**Requirement**
Answer these from the conflict of interest policy:
1. Which committee owns the policy?
2. Besides tenants, which groups does the policy list as stakeholders?
3. Directors must avoid even the appearance of what?

**Quoted passage**
Conflict of Interest Policy – Board of Directors

Policy Owner: Corporate Governance and Human Resources Committee

Approval: Board of Directors

First Approved:

Revision Approval:

Effective Date:

In this Document:

“Board” or “Board of Directors” means the board of directors of the Toronto Seniors Housing Corporation;

“CGHRC” means the Corporate Governance and Human Resources Committee of the Board;

“Director” or “Directors” means a director or directors of the Toronto Seniors Housing Corporation;

“Policy” means the Conflict of Interest Policy for the Board of Directors of the Toronto Housing Seniors Corporation;

“Stakeholders” include the tenants, suppliers, employees, the City of Toronto and other individuals, groups and entities that may from time to time interact with the Toronto Seniors Housing Corporation; and,

“TSHC” means the Toronto Seniors Housing Corporation.

Policy Statement

Promoting public confidence in the Toronto Seniors Housing Corporation is the responsibility of every Director. All Directors must understand that their individual decisions could have an impact on the TSHC’s success and reputation. It follows that in carrying out their duties, Directors are expected to promote the TSHC’s core values and to observe a high standard of honesty, integrity, accountability and ethics.

TSHC Stakeholders have placed their trust in the TSHC. The business decisions of the TSHC Board of Directors must therefore withstand rigorous scrutiny by TSHC Stakeholders. Directors shall act accordingly and shall avoid even the appearance of improper behaviour.

**Excerpted records**
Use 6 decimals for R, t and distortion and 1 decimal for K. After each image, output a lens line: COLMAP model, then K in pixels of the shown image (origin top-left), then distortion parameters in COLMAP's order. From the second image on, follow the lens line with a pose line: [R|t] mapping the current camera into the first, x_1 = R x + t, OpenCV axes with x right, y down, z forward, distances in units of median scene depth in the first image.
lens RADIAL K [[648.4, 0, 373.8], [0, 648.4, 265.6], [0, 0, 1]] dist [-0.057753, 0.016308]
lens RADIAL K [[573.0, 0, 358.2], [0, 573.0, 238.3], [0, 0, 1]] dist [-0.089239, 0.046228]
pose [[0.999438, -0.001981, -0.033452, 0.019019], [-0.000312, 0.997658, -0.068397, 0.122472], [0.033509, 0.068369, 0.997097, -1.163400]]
...
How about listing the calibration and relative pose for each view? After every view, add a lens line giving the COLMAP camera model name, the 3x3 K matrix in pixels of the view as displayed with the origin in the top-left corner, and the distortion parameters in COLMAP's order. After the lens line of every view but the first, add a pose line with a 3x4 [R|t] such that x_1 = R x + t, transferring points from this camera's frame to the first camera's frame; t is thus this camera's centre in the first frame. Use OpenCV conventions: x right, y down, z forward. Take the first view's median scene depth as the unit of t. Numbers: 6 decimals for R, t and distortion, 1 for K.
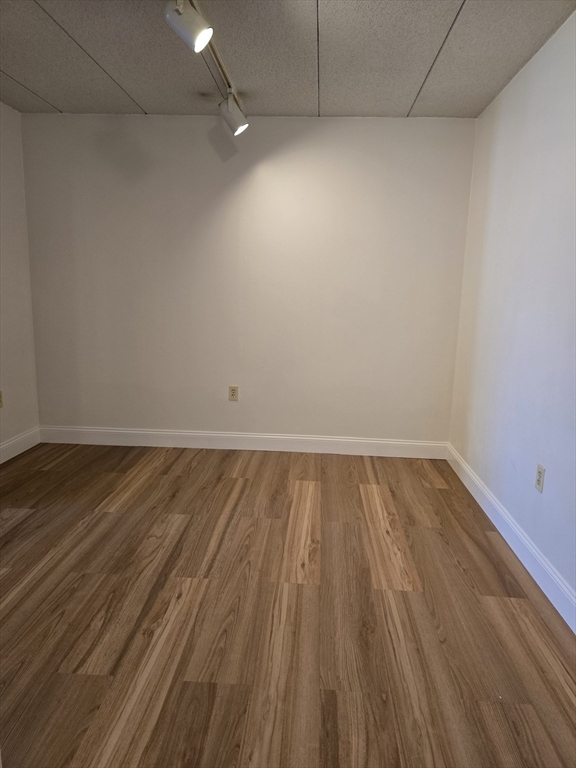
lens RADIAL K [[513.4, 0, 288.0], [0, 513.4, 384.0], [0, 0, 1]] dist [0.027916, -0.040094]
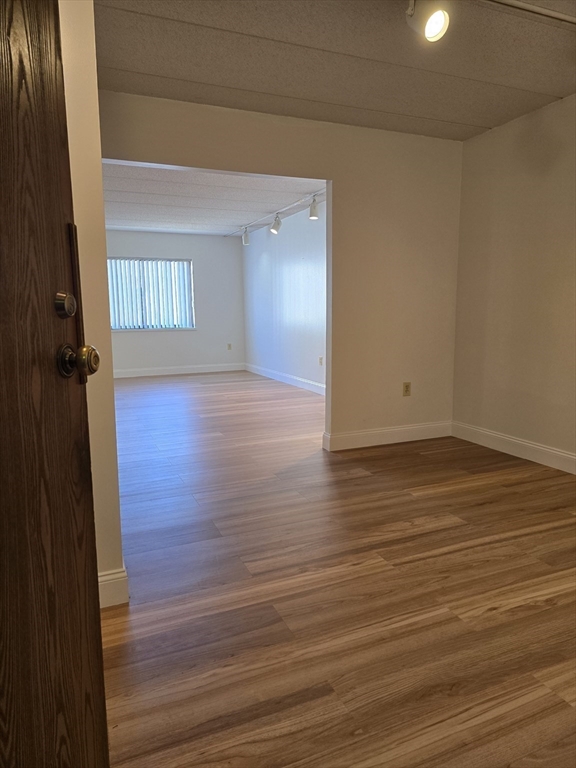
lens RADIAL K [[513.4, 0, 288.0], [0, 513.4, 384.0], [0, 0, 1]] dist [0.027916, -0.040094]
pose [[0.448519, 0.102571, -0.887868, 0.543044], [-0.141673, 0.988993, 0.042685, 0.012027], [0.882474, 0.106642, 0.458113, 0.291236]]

**Result for this exercise**
1. The Corporate Governance and Human Resources Committee.
2. Suppliers, employees, the City of Toronto, and other individuals, groups and entities that may from time to time interact with the Toronto Seniors Housing Corporation.
3. Improper behaviour.